Using the entries that follow, please report how many lines contain the word "omitted", with no other words.

BEGIN Dataset records

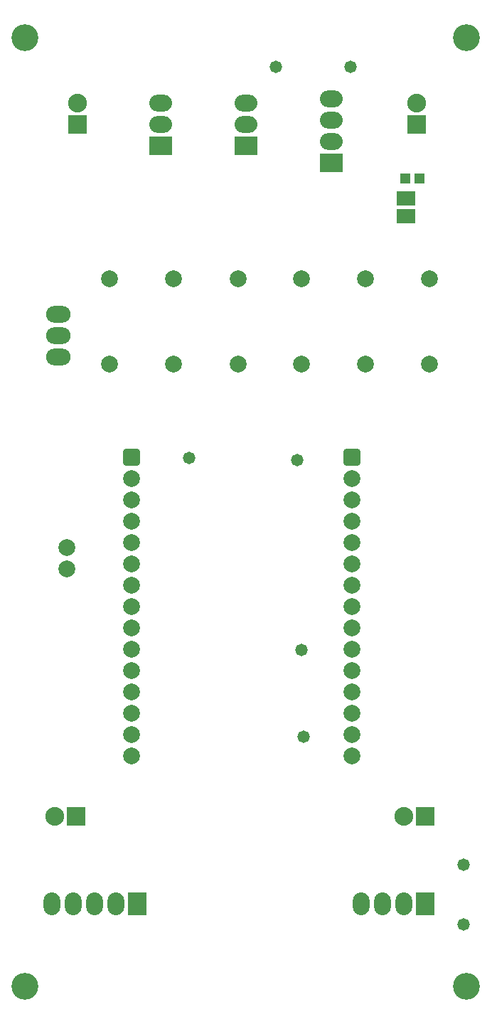
<source format=gbs>
G04*
G04 #@! TF.GenerationSoftware,Altium Limited,Altium Designer,20.0.10 (225)*
G04*
G04 Layer_Color=16711935*
%FSLAX44Y44*%
%MOMM*%
G71*
G01*
G75*
%ADD27R,2.2032X1.7032*%
%ADD28R,1.3032X1.2032*%
G04:AMPARAMS|DCode=29|XSize=2.0032mm|YSize=2.0032mm|CornerRadius=0.3266mm|HoleSize=0mm|Usage=FLASHONLY|Rotation=270.000|XOffset=0mm|YOffset=0mm|HoleType=Round|Shape=RoundedRectangle|*
%AMROUNDEDRECTD29*
21,1,2.0032,1.3500,0,0,270.0*
21,1,1.3500,2.0032,0,0,270.0*
1,1,0.6532,-0.6750,-0.6750*
1,1,0.6532,-0.6750,0.6750*
1,1,0.6532,0.6750,0.6750*
1,1,0.6532,0.6750,-0.6750*
%
%ADD29ROUNDEDRECTD29*%
%ADD30C,2.0032*%
%ADD31C,3.2032*%
%ADD32R,2.7032X2.2032*%
%ADD33O,2.7032X2.0032*%
%ADD34C,2.2352*%
%ADD35R,2.2352X2.2352*%
%ADD36O,2.0032X2.7032*%
%ADD37R,2.2032X2.7032*%
%ADD38O,2.9032X2.0032*%
%ADD39R,2.2352X2.2352*%
%ADD40C,1.4732*%
D27*
X495300Y973410D02*
D03*
Y951910D02*
D03*
D28*
X494150Y997060D02*
D03*
X511810Y996950D02*
D03*
D29*
X430660Y665080D02*
D03*
X168910D02*
D03*
D30*
X430660Y639680D02*
D03*
Y614280D02*
D03*
Y588880D02*
D03*
Y563480D02*
D03*
Y512680D02*
D03*
Y487280D02*
D03*
Y461880D02*
D03*
Y436480D02*
D03*
Y334880D02*
D03*
Y360280D02*
D03*
Y385680D02*
D03*
Y411080D02*
D03*
Y538080D02*
D03*
Y309880D02*
D03*
X168910Y639680D02*
D03*
Y614280D02*
D03*
Y588880D02*
D03*
Y563480D02*
D03*
Y512680D02*
D03*
Y487280D02*
D03*
Y461880D02*
D03*
Y436480D02*
D03*
Y334880D02*
D03*
Y360280D02*
D03*
Y385680D02*
D03*
Y411080D02*
D03*
Y538080D02*
D03*
Y309880D02*
D03*
X370840Y877570D02*
D03*
Y775970D02*
D03*
X218440Y877570D02*
D03*
Y775970D02*
D03*
X295910D02*
D03*
Y877570D02*
D03*
X523240D02*
D03*
Y775970D02*
D03*
X447040Y877570D02*
D03*
Y775970D02*
D03*
X142240Y877570D02*
D03*
Y775970D02*
D03*
X91440Y532130D02*
D03*
X91438Y557530D02*
D03*
D31*
X41910Y1164590D02*
D03*
Y35560D02*
D03*
X567690D02*
D03*
Y1164590D02*
D03*
D32*
X203200Y1036320D02*
D03*
X406400Y1016000D02*
D03*
X304800Y1036320D02*
D03*
D33*
X203200Y1061720D02*
D03*
Y1087120D02*
D03*
X406400Y1092200D02*
D03*
Y1041400D02*
D03*
Y1066800D02*
D03*
X304800Y1061720D02*
D03*
Y1087120D02*
D03*
D34*
X104140D02*
D03*
X508000D02*
D03*
X77470Y237490D02*
D03*
X492760D02*
D03*
D35*
X104140Y1061720D02*
D03*
X508000D02*
D03*
D36*
X73660Y133350D02*
D03*
X99060D02*
D03*
X149860D02*
D03*
X124460D02*
D03*
X441960D02*
D03*
X492760D02*
D03*
X467360D02*
D03*
D37*
X175260D02*
D03*
X518160D02*
D03*
D38*
X81280Y835660D02*
D03*
Y810260D02*
D03*
Y784860D02*
D03*
D39*
X102870Y237490D02*
D03*
X518160D02*
D03*
D40*
X370840Y435610D02*
D03*
X373380Y332740D02*
D03*
X237490Y664210D02*
D03*
X429260Y1130300D02*
D03*
X340360D02*
D03*
X563880Y109220D02*
D03*
Y180340D02*
D03*
X365760Y661670D02*
D03*
M02*

</source>
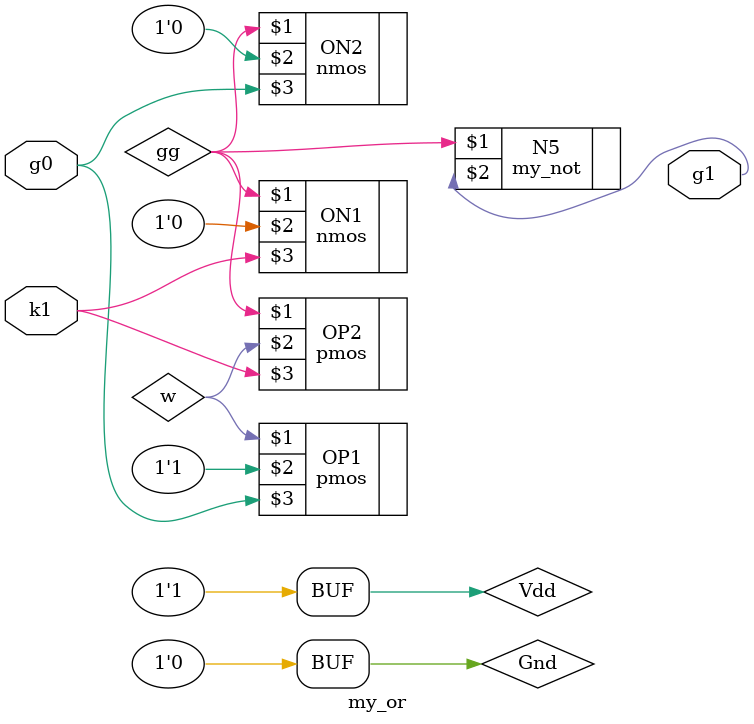
<source format=v>
`timescale 1ns/1ns
module my_or(input k1,g0, output g1);
	supply1 Vdd;
	supply0 Gnd;
	wire w, gg;

	pmos #(5,6,7) OP1(w, Vdd, g0);
	pmos #(5,6,7) OP2(gg, w, k1);
	nmos #(3,4,5) ON1(gg, Gnd, k1);
	nmos #(3,4,5) ON2(gg, Gnd, g0);
	my_not N5(gg, g1);

endmodule
</source>
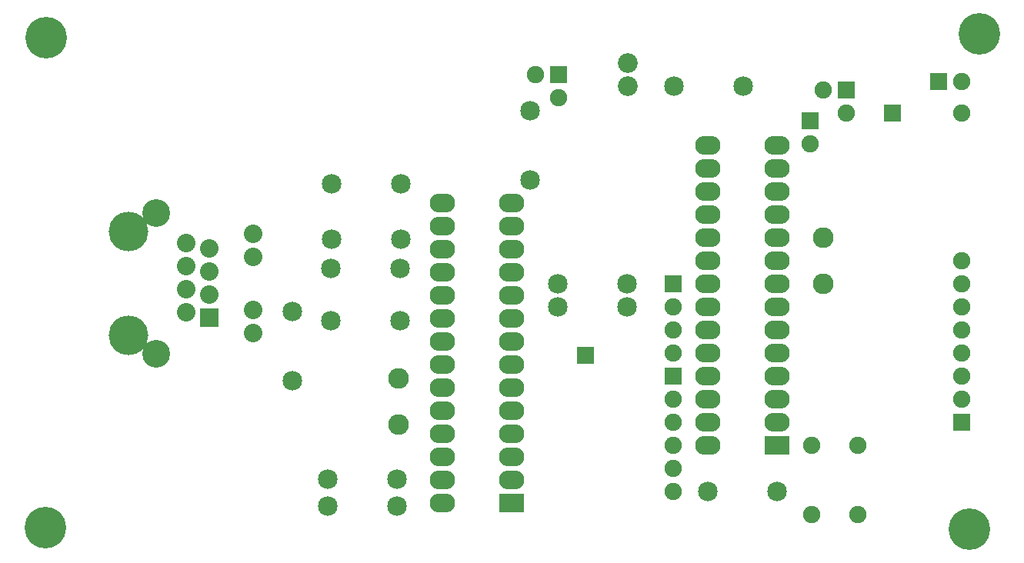
<source format=gts>
G04 (created by PCBNEW-RS274X (2012-01-19 BZR 3256)-stable) date 4/16/2012 4:42:44 PM*
G01*
G70*
G90*
%MOIN*%
G04 Gerber Fmt 3.4, Leading zero omitted, Abs format*
%FSLAX34Y34*%
G04 APERTURE LIST*
%ADD10C,0.006000*%
%ADD11C,0.075000*%
%ADD12R,0.075000X0.075000*%
%ADD13C,0.085000*%
%ADD14C,0.086000*%
%ADD15C,0.090000*%
%ADD16O,0.110000X0.082000*%
%ADD17R,0.110000X0.082000*%
%ADD18C,0.171600*%
%ADD19C,0.080000*%
%ADD20C,0.120000*%
%ADD21R,0.080000X0.080000*%
%ADD22C,0.180000*%
G04 APERTURE END LIST*
G54D10*
G54D11*
X45200Y-67300D03*
X43200Y-67300D03*
X45200Y-64300D03*
X43200Y-64300D03*
G54D12*
X49700Y-63300D03*
G54D11*
X49700Y-62300D03*
X49700Y-61300D03*
X49700Y-60300D03*
X49700Y-59300D03*
X49700Y-58300D03*
X49700Y-57300D03*
X49700Y-56300D03*
G54D12*
X37200Y-61300D03*
G54D11*
X37200Y-62300D03*
X37200Y-63300D03*
X37200Y-64300D03*
X37200Y-65300D03*
X37200Y-66300D03*
G54D12*
X37200Y-57300D03*
G54D11*
X37200Y-58300D03*
X37200Y-59300D03*
X37200Y-60300D03*
G54D12*
X48700Y-48525D03*
G54D11*
X49700Y-48525D03*
G54D13*
X20700Y-58500D03*
X20700Y-61500D03*
X31000Y-52800D03*
X31000Y-49800D03*
X22250Y-65775D03*
X25250Y-65775D03*
X22250Y-66925D03*
X25250Y-66925D03*
X25400Y-52975D03*
X22400Y-52975D03*
X22425Y-55375D03*
X25425Y-55375D03*
X22375Y-56650D03*
X25375Y-56650D03*
X25375Y-58900D03*
X22375Y-58900D03*
X40250Y-48750D03*
X37250Y-48750D03*
X35200Y-57300D03*
X32200Y-57300D03*
X35200Y-58300D03*
X32200Y-58300D03*
X38700Y-66300D03*
X41700Y-66300D03*
G54D11*
X44725Y-49900D03*
G54D12*
X44725Y-48900D03*
G54D11*
X43725Y-48900D03*
X32250Y-49250D03*
G54D12*
X32250Y-48250D03*
G54D11*
X31250Y-48250D03*
G54D14*
X35250Y-48750D03*
X35250Y-47750D03*
G54D15*
X43700Y-57300D03*
X43700Y-55300D03*
X25300Y-63400D03*
X25300Y-61400D03*
G54D12*
X46725Y-49900D03*
G54D11*
X49725Y-49900D03*
G54D16*
X41700Y-63300D03*
X41700Y-62300D03*
X41700Y-61300D03*
X41700Y-60300D03*
X41700Y-59300D03*
X41700Y-58300D03*
X41700Y-57300D03*
X41700Y-56300D03*
X41700Y-55300D03*
X41700Y-54300D03*
X41700Y-53300D03*
X41700Y-52300D03*
X41700Y-51300D03*
G54D17*
X41700Y-64300D03*
G54D16*
X38700Y-51300D03*
X38700Y-52300D03*
X38700Y-53300D03*
X38700Y-54300D03*
X38700Y-55300D03*
X38700Y-56300D03*
X38700Y-57300D03*
X38700Y-58300D03*
X38700Y-59300D03*
X38700Y-60300D03*
X38700Y-61300D03*
X38700Y-62300D03*
X38700Y-63300D03*
X38700Y-64300D03*
X30200Y-65800D03*
X30200Y-64800D03*
X30200Y-63800D03*
X30200Y-62800D03*
X30200Y-61800D03*
X30200Y-60800D03*
X30200Y-59800D03*
X30200Y-58800D03*
X30200Y-57800D03*
X30200Y-56800D03*
X30200Y-55800D03*
X30200Y-54800D03*
X30200Y-53800D03*
G54D17*
X30200Y-66800D03*
G54D16*
X27200Y-53800D03*
X27200Y-54800D03*
X27200Y-55800D03*
X27200Y-56800D03*
X27200Y-57800D03*
X27200Y-58800D03*
X27200Y-59800D03*
X27200Y-60800D03*
X27200Y-61800D03*
X27200Y-62800D03*
X27200Y-63800D03*
X27200Y-64800D03*
X27200Y-65800D03*
X27200Y-66800D03*
G54D12*
X33400Y-60400D03*
G54D18*
X13600Y-59525D03*
X13600Y-55025D03*
G54D19*
X16100Y-55525D03*
X17100Y-55775D03*
X16100Y-56525D03*
X17100Y-56775D03*
X16100Y-57525D03*
X17100Y-57775D03*
X16100Y-58525D03*
G54D20*
X14800Y-60325D03*
X14800Y-54225D03*
G54D19*
X19000Y-56125D03*
X19000Y-58425D03*
X19000Y-55125D03*
X19000Y-59425D03*
G54D21*
X17100Y-58775D03*
G54D12*
X43150Y-50250D03*
G54D11*
X43150Y-51250D03*
G54D22*
X10000Y-67875D03*
X50050Y-67925D03*
X50475Y-46475D03*
X10050Y-46625D03*
M02*

</source>
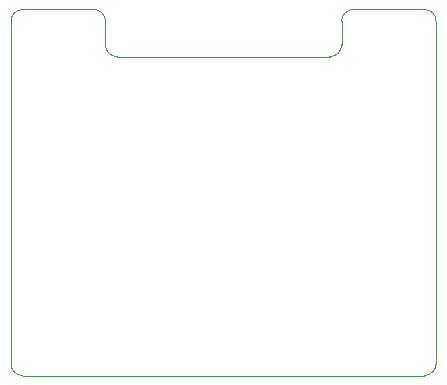
<source format=gbr>
%TF.GenerationSoftware,KiCad,Pcbnew,(6.0.10)*%
%TF.CreationDate,2024-02-10T14:34:54+01:00*%
%TF.ProjectId,TMC6300_HAL,544d4336-3330-4305-9f48-414c2e6b6963,rev?*%
%TF.SameCoordinates,Original*%
%TF.FileFunction,Profile,NP*%
%FSLAX46Y46*%
G04 Gerber Fmt 4.6, Leading zero omitted, Abs format (unit mm)*
G04 Created by KiCad (PCBNEW (6.0.10)) date 2024-02-10 14:34:54*
%MOMM*%
%LPD*%
G01*
G04 APERTURE LIST*
%TA.AperFunction,Profile*%
%ADD10C,0.050000*%
%TD*%
G04 APERTURE END LIST*
D10*
X214000000Y-53000000D02*
X208000000Y-53000000D01*
X215000000Y-56000000D02*
X215000000Y-54000000D01*
X234000000Y-57000000D02*
X216000000Y-57000000D01*
X236000000Y-53000000D02*
X237000000Y-53000000D01*
X235000000Y-56000000D02*
X235000000Y-54000000D01*
X234000000Y-57000000D02*
G75*
G03*
X235000000Y-56000000I0J1000000D01*
G01*
X215000000Y-56000000D02*
G75*
G03*
X216000000Y-57000000I1000000J0D01*
G01*
X215000000Y-54000000D02*
G75*
G03*
X214000000Y-53000000I-1000000J0D01*
G01*
X236000000Y-53000000D02*
G75*
G03*
X235000000Y-54000000I0J-1000000D01*
G01*
X242000000Y-84000000D02*
G75*
G03*
X243000000Y-83000000I0J1000000D01*
G01*
X207000000Y-83000000D02*
G75*
G03*
X208000000Y-84000000I1000000J0D01*
G01*
X243000000Y-54000000D02*
G75*
G03*
X242000000Y-53000000I-1000000J0D01*
G01*
X208000000Y-53000000D02*
G75*
G03*
X207000000Y-54000000I0J-1000000D01*
G01*
X242000000Y-53000000D02*
X237000000Y-53000000D01*
X243000000Y-83000000D02*
X243000000Y-54000000D01*
X207000000Y-54000000D02*
X207000000Y-83000000D01*
X208000000Y-84000000D02*
X242000000Y-84000000D01*
M02*

</source>
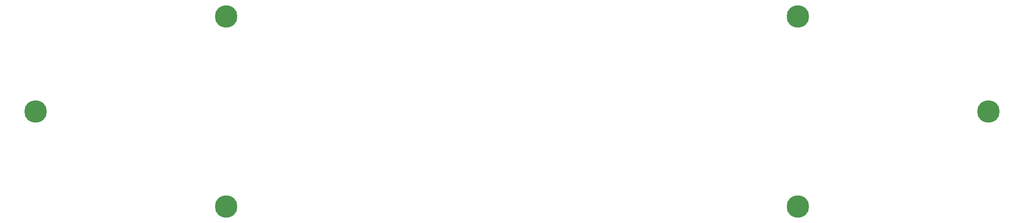
<source format=gbr>
G04 #@! TF.GenerationSoftware,KiCad,Pcbnew,(5.1.2-1)-1*
G04 #@! TF.CreationDate,2019-11-15T22:04:13-06:00*
G04 #@! TF.ProjectId,therick_top_plate,74686572-6963-46b5-9f74-6f705f706c61,rev?*
G04 #@! TF.SameCoordinates,Original*
G04 #@! TF.FileFunction,Copper,L2,Bot*
G04 #@! TF.FilePolarity,Positive*
%FSLAX46Y46*%
G04 Gerber Fmt 4.6, Leading zero omitted, Abs format (unit mm)*
G04 Created by KiCad (PCBNEW (5.1.2-1)-1) date 2019-11-15 22:04:13*
%MOMM*%
%LPD*%
G04 APERTURE LIST*
%ADD10C,4.500000*%
G04 APERTURE END LIST*
D10*
X65125600Y-72986900D03*
X103225600Y-53936900D03*
X103225600Y-92036900D03*
X217538300Y-53936900D03*
X217525600Y-92036900D03*
X255638300Y-72986900D03*
M02*

</source>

END Dataset records

(Answer box) 3